FRAGMENTO DEL TEXTO:
- - -

No son la mera convención del beso en la mejilla, o los dos besos, o los tres o cuatro besos de Moscú o París. Un abrazo sirve para franquear barreras, para ganar personas. No tiene carga sexual casi nunca —aunque cuando la tiene no hay gesto más imbatible— y es lo que nos diferencia de los que quieren ser islas o los que no saben —no pueden evitar— ser otra cosa que islas. Con mi abrazo te digo que no estamos solos. Y es importante saberlo. Más aun cuando todo lo que creíamos cierto y seguro se nos escapa entre los dedos.
¿Qué es un abrazo necesario?, me pregunto. ¿El que se le da a un hijo de tres años para que sepa que puede contar contigo? ¿O a tu padre a punto de dejarte, para explicarle en un solo gesto que su vida fue importante? Claro que esos lo son, pero yo mis abrazos no los regalo. Y si te doy uno en el cruce de Castellana con Ayala después de tomar café o al despedirnos a las puertas de tu portal cuando nuestra noche perfecta toca su fin, son irrenunciables. Si sientes que tienes que abrazar, no puedes no hacerlo. Porque no podemos dejar de vivir solo para no morir”.

- - -

CONSIGNAS:
1. Traduce al inglés la siguiente oración del texto sobre el abrazo: «Un abrazo sirve para franquear barreras, para ganar personas.»
2. Prosigue el texto sobre el abrazo a partir de su última oración.
El material no interviene en absoluto en esta actividad.

MATERIAL DE PARTIDA:
- - -

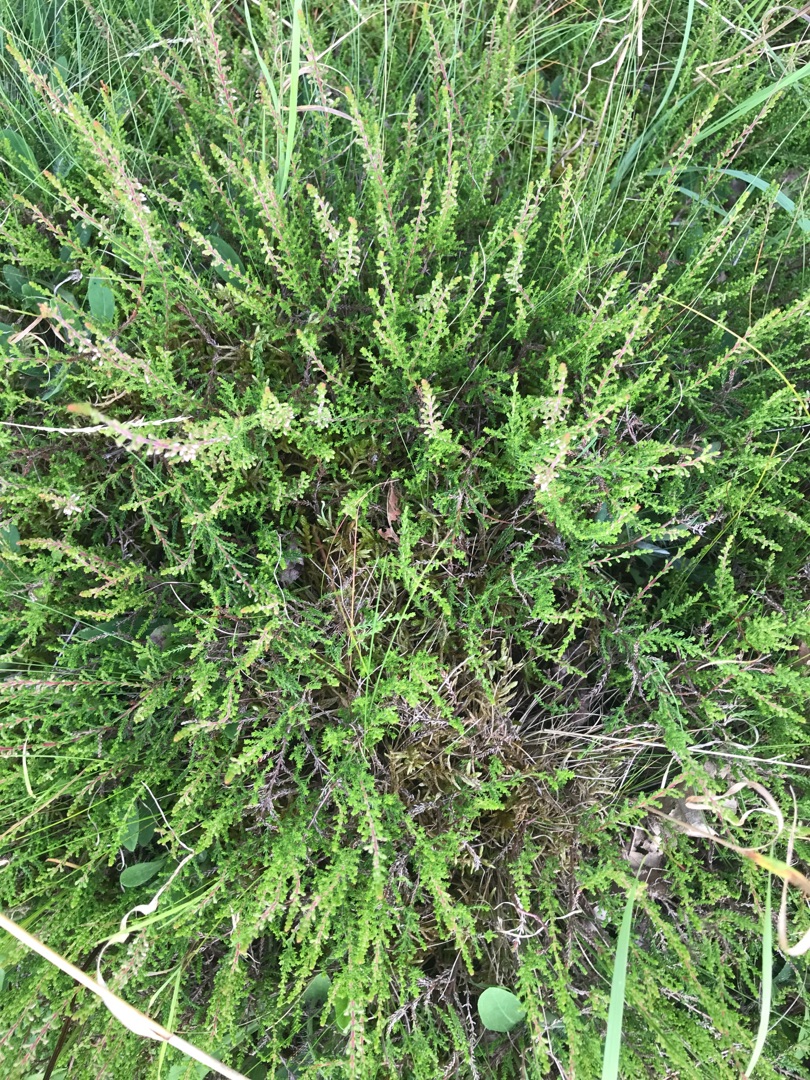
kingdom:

- - -

RESPUESTAS:
1. A hug serves to break down barriers, to win people over.

2.
Hoy me releo y pienso que no podía estar más equivocado, porque, igual que los gobiernos o los economistas, fui incapaz de leer la coyuntura. Sin las acotaciones de contexto debidas, las líneas anteriores no solo resultarían imprudentes, casi rayarían el vandalismo. Nos han prohibido vernos, tocarnos, siquiera pasear. Vivimos en una distopía necesaria porque no aislarnos apuntaría a un panorama infinitamente más doloroso que el que ya tenemos. Estamos dejando de vivir como solíamos y lo hemos hecho con mucha responsabilidad. Nos hemos comportado como héroes. Glorifico a los sanitarios, cajeros, productores básicos y fuerzas de la seguridad mientras sigo garabateando líneas menos furiosas, más reflexivas y comprensivas. “Improvisar es lo que necesitamos ahora”, escribía David López hace un par de semanas en su columna de la web de Vanity Fair. No podemos culpar —demasiado— a los políticos por hacerlo en toda latitud, porque transitamos “tierra de dragones”, que es como llamaban en la Edad Media a aquellos territorios inexplorados que no sabíamos dibujar.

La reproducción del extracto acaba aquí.